● **The problem**: Identify each distinct SPX price level that the market commentary below cites as support, resistance, or a target, listing each only once.

● **Passage**:
•••••

S&P 500: Why This 'Pullback' Will Likely Continue
Summary
- The S&P 500/SPX just had a pullback of 7%. However, the selling is probably not over just yet.
- The Nasdaq corrected by around 5.5%, but if a crucial technical level is breached, the correction could be around 12%-13%.
- The VIX illustrates that many market participants became extremely complacent and were caught off guard by the violent selloff.
- Other assets to consider while stocks take a breather.
- This idea was discussed in more depth with members of my private investing community, Albright Investment Group . Get started today »
The S&P 500/SPX (SP500) had corrected by 7% before catching a substantial bid in the overnight session. Yesterday's panic-driven selling pushed prices to critical resistance levels in various sectors.
S&P Futures
SPX and stocks in general are at a major inflection point here. The SPX corrected nicely, right down to the 3K support level. Yesterday's extreme selling may have been an overreaction to recent news and may represent a short- to intermediate-term buying opportunity in certain sectors.
We are watching the 3,000 - 2,990 for support now, and looking at 3,100 as initial resistance. If SPX breaks out above 3,100 it could possibly fill the gap up to 3,200 quite quickly. Only once this happens, will we see whether this rally can be sustained.
Let Us Look at The Nasdaq
The Nasdaq had a 5%-6% correction from peak to trough, but it may not be over yet. I would remain cautious around these levels as it's not yet clear if the market has bottomed.

•••••

● **Raw data**:
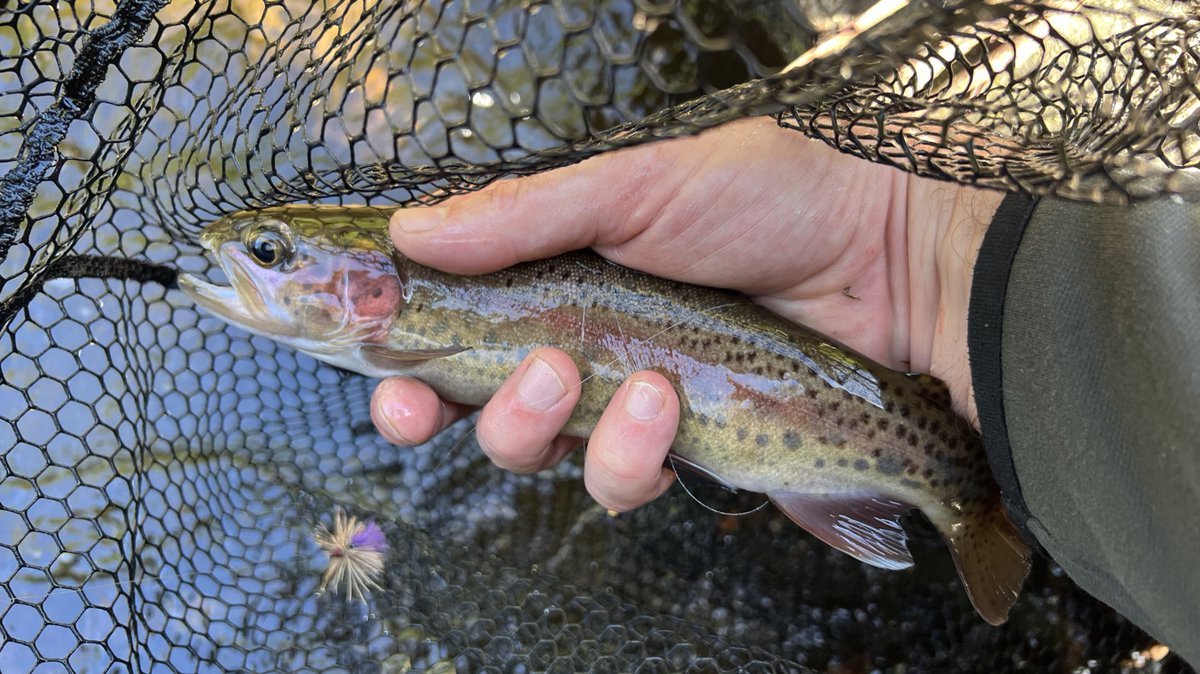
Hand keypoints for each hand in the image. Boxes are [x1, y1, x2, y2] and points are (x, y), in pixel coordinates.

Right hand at [370, 117, 1003, 511]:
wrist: (899, 259)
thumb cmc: (782, 199)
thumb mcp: (640, 184)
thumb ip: (522, 214)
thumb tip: (408, 231)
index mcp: (568, 274)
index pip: (459, 320)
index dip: (399, 348)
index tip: (365, 358)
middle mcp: (593, 344)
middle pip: (477, 402)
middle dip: (439, 407)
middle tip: (427, 393)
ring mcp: (638, 407)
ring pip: (543, 456)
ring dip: (533, 425)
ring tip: (585, 377)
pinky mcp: (690, 454)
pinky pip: (623, 481)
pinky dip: (627, 451)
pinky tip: (663, 406)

•••••

● **Result of this task**:
- 3,000 (also called the 3K support level)
- 2,990
- 3,100
- 3,200